A few years ago, I was heading on vacation. As many people do before a trip, I made an appointment to get my hair done. At this point, I had been natural for a few years and decided that for this trip, I didn’t want braids I wanted a halo braid. After much research I made an appointment at DryBar, because it wouldn’t be very expensive, and it was close to the nail salon I was going to after. I knew they would be able to style my hair the way I wanted. I detangled my hair completely before coming into the salon and wore it an afro puff.
When I first walked into the salon in Tribeca, I did notice some stares at my hair, but being African-American it’s something you become used to. I was assigned to one stylist who looked absolutely petrified of my hair. I told her what I wanted, and she went to the back. A few minutes later she came back and said that I would be with another stylist; I said fine.

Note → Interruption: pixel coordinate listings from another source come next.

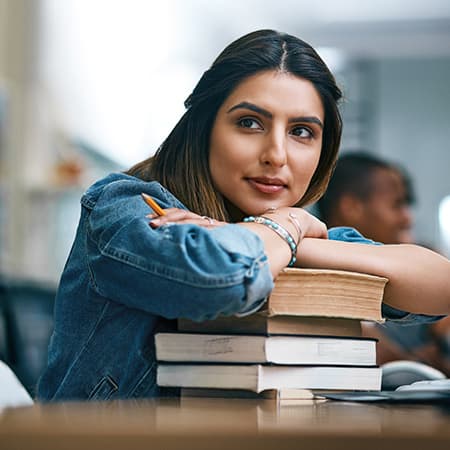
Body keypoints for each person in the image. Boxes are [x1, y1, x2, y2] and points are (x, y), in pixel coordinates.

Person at [37, 30, 450, 402]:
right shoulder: (125, 206)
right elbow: (223, 277)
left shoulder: (289, 236)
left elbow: (440, 288)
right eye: (250, 123)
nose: (276, 154)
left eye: (302, 131)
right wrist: (286, 226)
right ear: (205, 127)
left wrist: (293, 239)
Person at [316, 152, 450, 376]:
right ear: (351, 207)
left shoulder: (424, 267)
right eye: (397, 205)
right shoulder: (310, 275)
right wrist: (412, 363)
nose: (408, 218)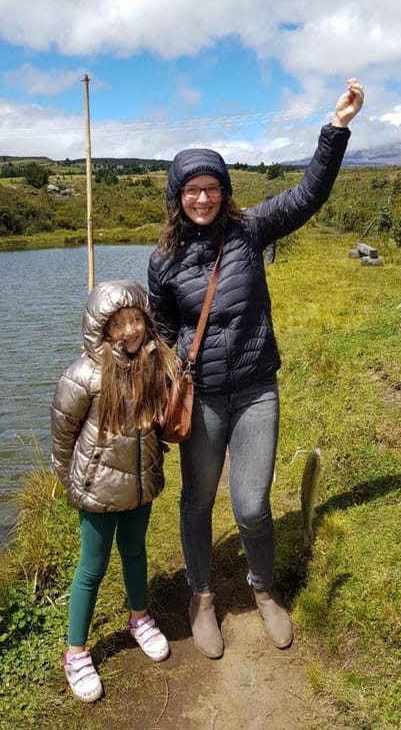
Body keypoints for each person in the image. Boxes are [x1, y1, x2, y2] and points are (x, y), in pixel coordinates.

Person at [147, 78, 364, 659]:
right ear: (177, 195)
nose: (202, 198)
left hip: (255, 390)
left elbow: (307, 195)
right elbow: (163, 335)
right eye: (192, 189)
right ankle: (200, 599)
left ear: (225, 191)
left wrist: (336, 128)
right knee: (196, 502)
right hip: (204, 396)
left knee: (250, 505)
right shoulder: (162, 262)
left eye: (212, 188)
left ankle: (263, 589)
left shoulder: (248, 230)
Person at [51, 280, 180, 703]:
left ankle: (139, 617)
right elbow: (62, 435)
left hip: (140, 483)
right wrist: (71, 482)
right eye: (119, 324)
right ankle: (76, 652)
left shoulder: (154, 363)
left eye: (136, 320)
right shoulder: (83, 375)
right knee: (92, 567)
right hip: (98, 489)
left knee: (136, 550)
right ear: (101, 329)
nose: (130, 330)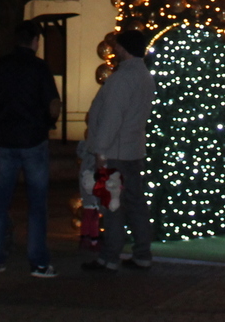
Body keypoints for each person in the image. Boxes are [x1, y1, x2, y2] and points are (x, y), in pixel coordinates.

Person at [0, 21, 62, 278]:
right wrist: (48, 124)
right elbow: (53, 103)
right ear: (36, 40)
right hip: (33, 140)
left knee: (0, 204)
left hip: (5, 140)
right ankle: (37, 262)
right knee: (37, 205)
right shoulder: (39, 67)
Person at [80, 30, 155, 272]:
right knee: (135, 203)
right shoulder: (145, 76)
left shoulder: (121, 79)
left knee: (111, 205)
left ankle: (109, 257)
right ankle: (143, 253)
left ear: (123, 48)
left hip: (114, 151)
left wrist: (100, 150)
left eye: (118, 46)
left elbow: (112, 116)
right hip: (134, 149)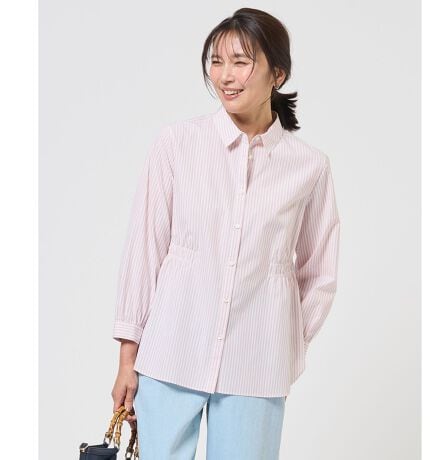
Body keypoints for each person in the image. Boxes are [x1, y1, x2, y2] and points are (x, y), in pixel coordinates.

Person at [111, 7, 340, 459]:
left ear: (278, 74)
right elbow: (145, 250)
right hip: (171, 352)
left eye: (240, 61)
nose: (225, 76)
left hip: (257, 368)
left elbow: (321, 273)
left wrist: (286, 343)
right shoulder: (178, 144)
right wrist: (127, 358)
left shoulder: (309, 166)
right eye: (216, 61)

My second stylist was incredibly nice, and my hair looked absolutely amazing. She told me that as soon as she saw me, she hoped that she would get me. My stylist was either black or Hispanic, but she was familiar with “other” types of hair.
In recent days, the #actingwhileblack hashtag has been trending as black actors and actresses share their stories about the lack of education with stylists and makeup artists when they’re on set. It’s for this very reason that I’ve never used any beauty services like Glamsquad. Most cosmetology schools still only train their students on how to do Caucasian hair, when there are many people who do not fit into this mold. I could understand not knowing how to do something as specific as braids or a weave, but I do think that if you are a stylist you should be trained on how to do everyone’s hair.
I know for me that my experience at DryBar left an impression on me. It was not only an issue with the stylists, but the front desk staff too was looking at my hair like I had a rat’s nest on my head. To have anyone look at you in this way, is hurtful. Not teaching stylists or makeup artists how to work on non-white hair and skin continues to perpetuate the idea that everyone else is an “other”; that being white is the status quo. This might have worked 50 years ago, but as a society we are trending towards racial ambiguity. It’s hurtful in ways that I don’t think everyone understands. It creates this barrier into treating non-white people as other, and no one should be made to feel that way.
When I moved to Miami to go to college, I was still relaxing my hair and had gone to a JcPenney location elsewhere in the state. So, when it was time to tame my roots, I called up the closet JcPenney and asked the receptionist who was a stylist that could handle relaxers and who would she recommend? The stylist she recommended was very nice and my hair looked amazing every time I went. There is a DryBar location right by my job and I have on many occasions peeked in to see if any of the stylists would know how to work my hair. I think I would go back, because my hair did end up looking good, but I would first walk in and ask some questions prior to booking my appointment. My hope is that one day any salon I walk into will have a stylist that won’t be scared of my hair. I’ve learned how to tame it, so should a professional.